Analysis of Variance
Source | DF | Seq SS | Seq MS | F- Value | P-Value |
---|---|---|---|---|---|
Regression | 1 | 707.4 | 707.420 | 107.95 | 0.000 |
LeftFoot | 1 | 707.4 | 707.420 | 107.95 | 0.000 |
Error | 53 | 347.3 | 6.553 | ||
Lack-of-Fit | 19 | 113.0 | 5.948 | 0.86 | 0.625 |
Pure Error | 34 | 234.3 | 6.892 | ||
Total | 54 | 1054.7 |
These results give us SSE\(\left(X_{2}\right)\) = 347.3.
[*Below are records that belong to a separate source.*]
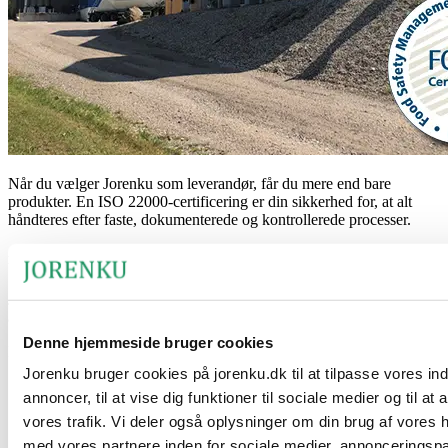
Når du vælger Jorenku som leverandør, får du mere end bare
produkter. En ISO 22000-certificering er din sikkerhed for, at alt
håndteres efter faste, dokumenterede og kontrollerede processer.
Dokumentation, der ligger bag dine produkter
Jorenkus ISO 22000-certificering betyder, at produkterne er en del
af et system med dokumenterede og kontrollerede processer.
Denne hjemmeside bruger cookies
Det giver:
Jorenku bruger cookies på jorenku.dk til at tilpasse vores in
Sporbarhed i hele værdikæden.
annoncer, til at vise dig funktioner til sociale medier og til at
Ensartet kvalitet fra levering til levering.
vores trafik. Vi deler også oplysninger om din brug af vores
Klare og faste arbejdsgange.
med vores partnere inden for sociale medier, annonceringsp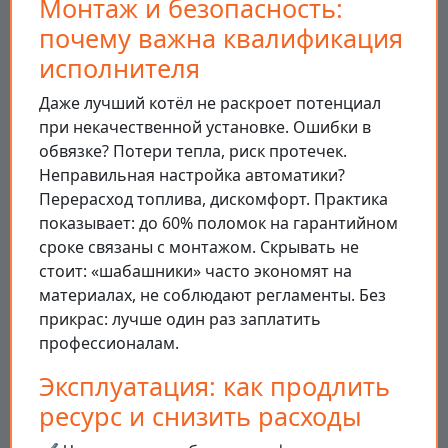
Монтаж и безопасность:
почему важна квалификация
исполнителя
Даже лучший котёл не раскроет потенциал
при некачественной установке. Ошибки в
обвязке? Потери тепла, риск протечек.
Неправильная настройка автоматики?
Перерасход топлива, дискомфорт. Практика
показывает: до 60% поломок на гарантийном
сроке связаны с монтажом. Скрывать не
стоит: «шабашники» часто экономят на
материалах, не соблюдают регламенты. Без
прикрас: лучше один раз заплатить
профессионалам.
Эксплуатация: как продлить
ресурс и снизить расходы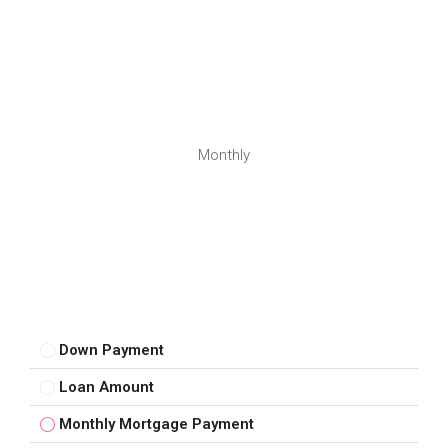
Monthly
Down Payment
Loan Amount
Monthly Mortgage Payment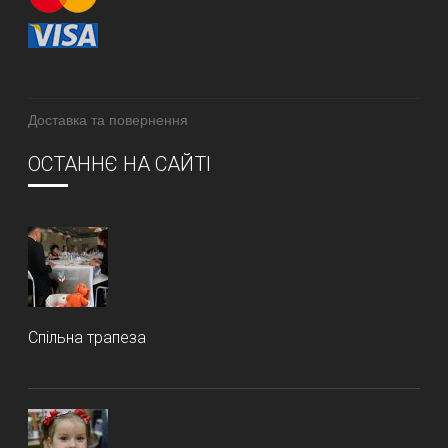
Доставка та повернення
ОСТАННЄ НА САЙТІ
Спільна трапеза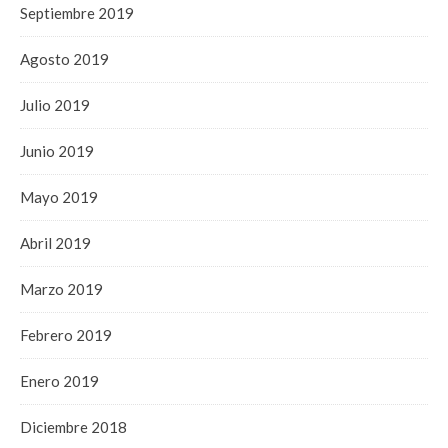
Septiembre 2019
Agosto 2019
Julio 2019
Junio 2019
Mayo 2019
Abril 2019
Marzo 2019
Febrero 2019
Enero 2019
Diciembre 2018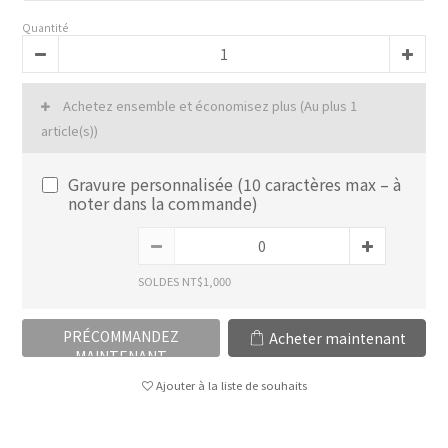
Quantité
Achetez ensemble et économisez plus
(Au plus 1
article(s))
Gravure personnalisée (10 caractères max – à
noter dans la commande)
SOLDES NT$1,000
PRÉCOMMANDEZ
Acheter maintenant
MAINTENANT
Ajouter à la liste de souhaits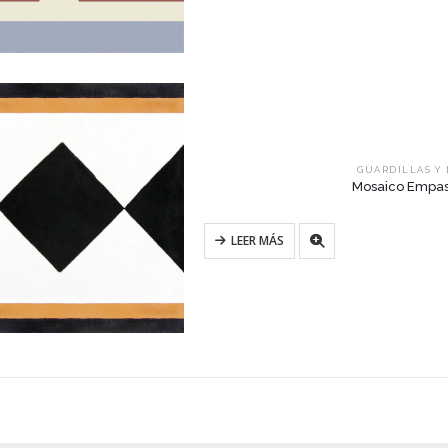
GUARDILLAS Y
Mosaico Empas
LEER MÁS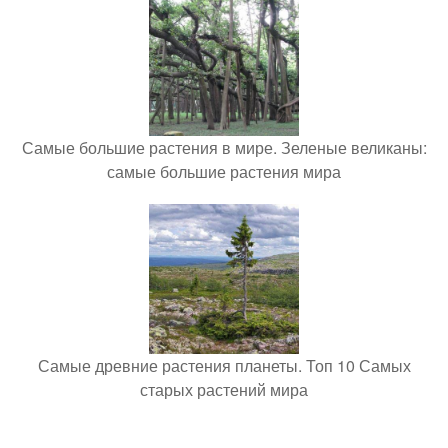
Самые большие растения в мире. Зеленые великаны:
самые большие растения мира
Самые древние растения планеты. Топ 10 Самых
старых растений мира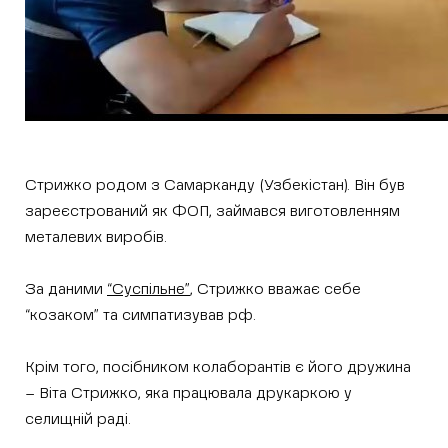
Стрижко родом з Самарканду (Узбекістан). Він був
зареєстрований як ФОП, займався виготовленням
металевих виробів.
За даними
“Суспільне”
, Стрижко вважає себе
“козаком” та симпатизував рф.
Крім того, посібником колаборантів є його дружина
– Віта Стрижко, яка працювала друкаркою у
селищній раді.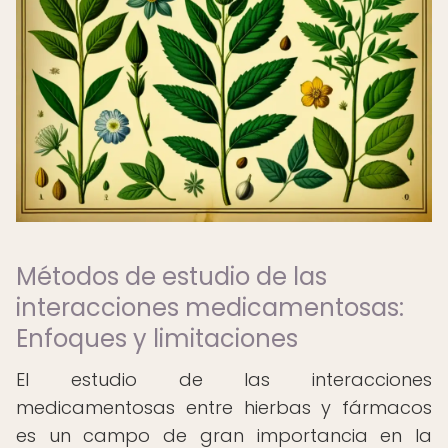
Métodos de estudio de las
interacciones medicamentosas:
Enfoques y limitaciones
El estudio de las interacciones
medicamentosas entre hierbas y fármacos
es un campo de gran importancia en la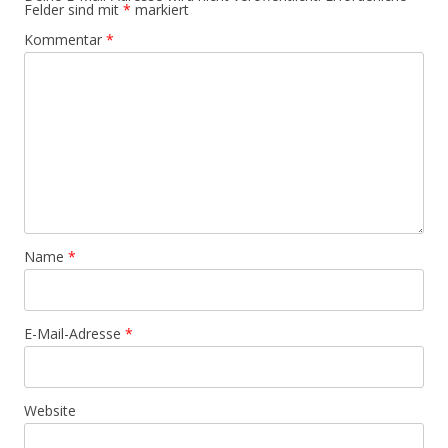
Felder sind mit
*
markiert
Kommentar
*
Name
*
E-Mail-Adresse
*
Website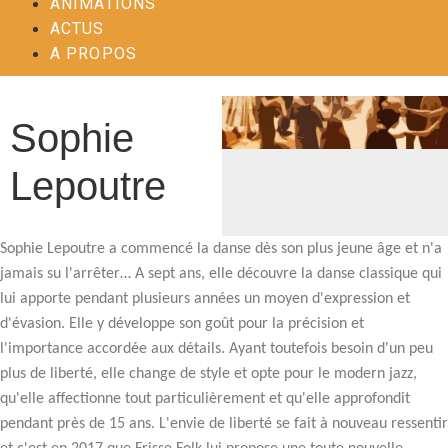
ANIMATIONS
ACTUS
A PROPOS
Sophie
Lepoutre
Sophie Lepoutre a commencé la danse dès son plus jeune âge et n'a
jamais su l'arrêter… A sept ans, elle découvre la danse classique qui
lui apporte pendant plusieurs années un moyen d'expression et
d'évasion. Elle y développe son goût pour la précision et
l'importance accordée aux détails. Ayant toutefois besoin d'un peu
plus de liberté, elle change de style et opte pour le modern jazz,
qu'elle affectionne tout particulièrement et qu'elle approfondit
pendant près de 15 ans. L'envie de liberté se fait à nouveau ressentir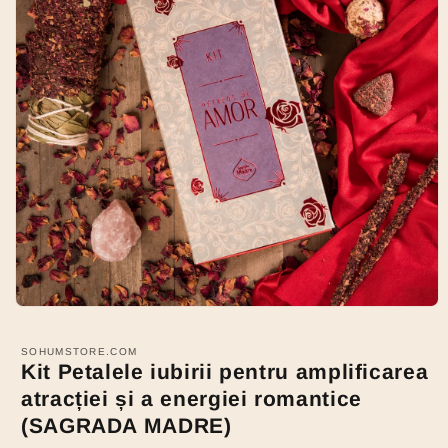
Open
media
1
SOHUMSTORE.COM
in
Kit Petalele iubirii pentru amplificarea
modal
atracției și a energiei romantice
(SAGRADA MADRE)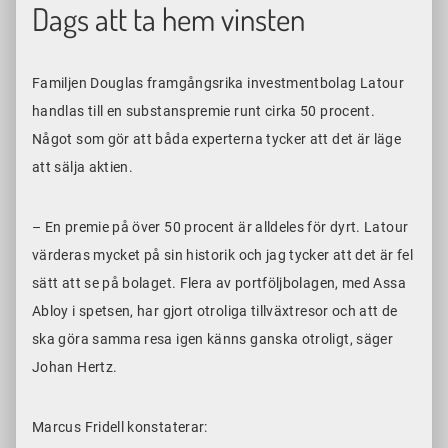
Dags att ta hem vinsten
Familjen Douglas framgångsrika investmentbolag Latour
handlas till en substanspremie runt cirka 50 procent.
Något som gör att båda experterna tycker att det är läge
att sälja aktien.
– En premie på över 50 procent är alldeles för dyrt. Latour
värderas mycket på sin historik och jag tycker att det är fel
sätt att se på bolaget. Flera av portföljbolagen, med Assa
Abloy i spetsen, har gjort otroliga tillväxtresor och att de
ska göra samma resa igen känns ganska otroligt, säger
Johan Hertz.
Marcus Fridell konstaterar: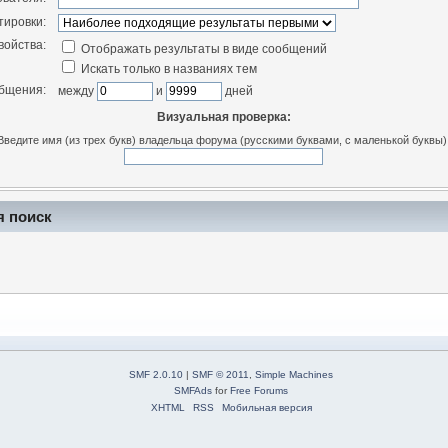
тировки:
войства:
Отображать результаты в виде сообщений
Искать только в названиях тем
общения:
между
и
дней
Визуальная проверка:
Введите имя (из трех букв) владельца форума (русскими буквами, с маленькой буквы)
я поиск
SMF 2.0.10
|
SMF © 2011
,
Simple Machines
SMFAds
for
Free Forums
XHTML
RSS
Мобильная версия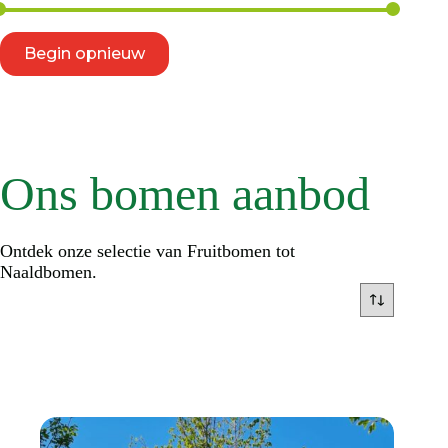
Begin opnieuw
Ons bomen aanbod
Ontdek onze selectie van Fruitbomen tot
Naaldbomen.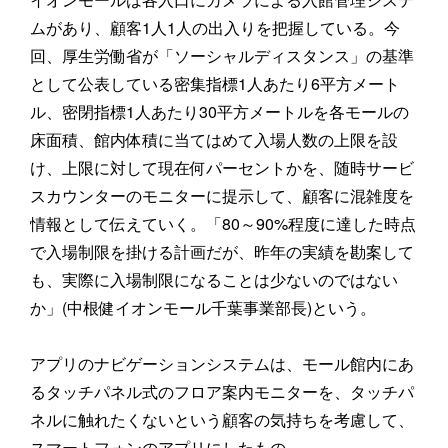
ムがあり、顧客1人1人の出入りを把握している。今
回、厚生労働省が「ソーシャルディスタンス」の基準
として公表している密集指標1人あたり6平方メート
ル、密閉指標1人あたり30平方メートルを各モールの
床面積、館内体積に当てはめて入場人数の上限を設
け、上限に対して現在何パーセントかを、随時サービ
スカウンターのモニターに提示して、顧客に混雑度を
情報として伝えていく。「80～90%程度に達した時点
で入場制限を掛ける計画だが、昨年の実績を勘案して
も、実際に入場制限になることは少ないのではない
か」(中根健イオンモール千葉事業部長)という。
アプリのナビゲーションシステムは、モール館内にあ
るタッチパネル式のフロア案内モニターを、タッチパ
ネルに触れたくないという顧客の気持ちを考慮して、
スマートフォンのアプリにしたもの。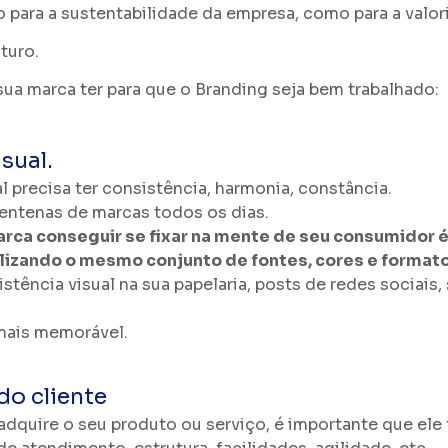
o para a sustentabilidade da empresa, como para a valo
turo. 
ua marca ter para que o Branding seja bem trabalhado:
isual.
l precisa ter consistência, harmonia, constância.
ntenas de marcas todos os dias. 
arca conseguir se fixar na mente de seu consumidor 
ilizando o mesmo conjunto de fontes, cores e formato
ência visual na sua papelaria, posts de redes sociais, s
mais memorável. 
do cliente
adquire o seu produto ou serviço, é importante que ele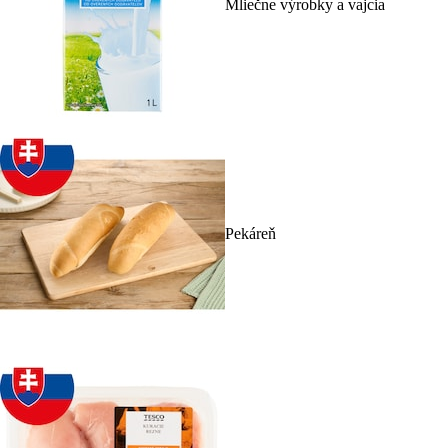
Mliečne výrobky a vajcia
Pekáreň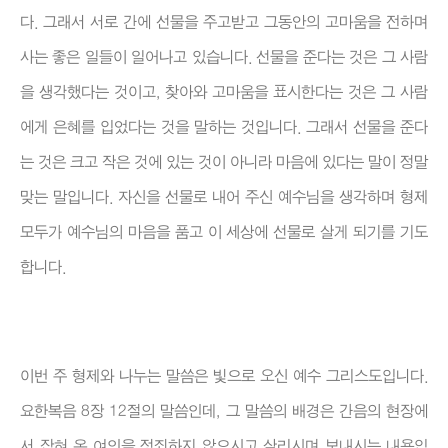
다. 그래서 서로 간에 선물을 주고받고 그동안의 고마움을 전하며
사는 좋은 일들이 일어나고 있습니다. 선물을 준다는 것은 그 사람
을 생각했다는 것이고, 찾아와 고마움을 표시한다는 것은 그 사람
에게 은혜를 입었다는 것을 말하는 것입니다. 그래서 선물을 준다
는 것은 크고 작은 것에 있는 것이 아니라 마음에 있다는 말이 정말
맞는 말입니다. 자신을 선물로 내어 주신 예수님을 생각하며 형제
모두가 예수님의 마음을 품고 이 세상에 선물로 살게 되기를 기도
합니다.
이번 주 형제와 나누는 말씀은 빛으로 오신 예수 그리스도입니다.
요한복음 8장 12절의 말씀인데, 그 말씀의 배경은 간음의 현장에
서 잡혀 온 여인을 정죄하지 않으시고 살리시며 보내시는 내용입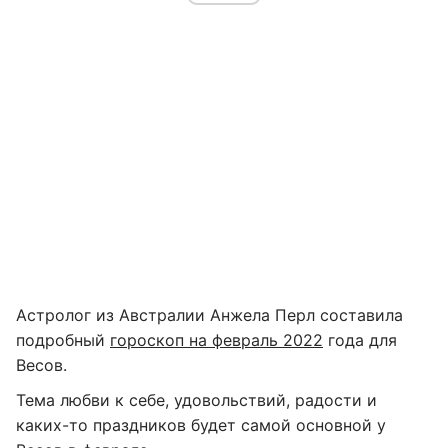
Астролог из Австралии Анжела Перл составила
подробный
гороскоп на февраль 2022
года для
Весов.
Тема любви к себе, удовольствий, радости и
каких-то праздников будет самой основной у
The numerator, SSE\(\left(X_{2}\right)\)–SSE\(\left(X_{1}, X_{2}\right)\), measures the further reduction in the SSE when \(X_{1}\) is added to the model. Results from the earlier Minitab output give us SSE\(\left(X_{1} , X_{2}\right)\) = 240.18 and now we can calculate:
\begin{align}R_{Y, 1|2}^{2}&=\dfrac{SSR(X_1|X_2)}{SSE(X_2)}=\dfrac{SSE(X_2)-SSE(X_1,X_2)}{SSE(X_2)}\\&=\dfrac{347.3-240.18}{347.3}=0.308\end{align}
Thus \(X_{1}\)= LeftArm explains 30.8% of the variation in Y = Height that could not be explained by \(X_{2}\) = LeftFoot.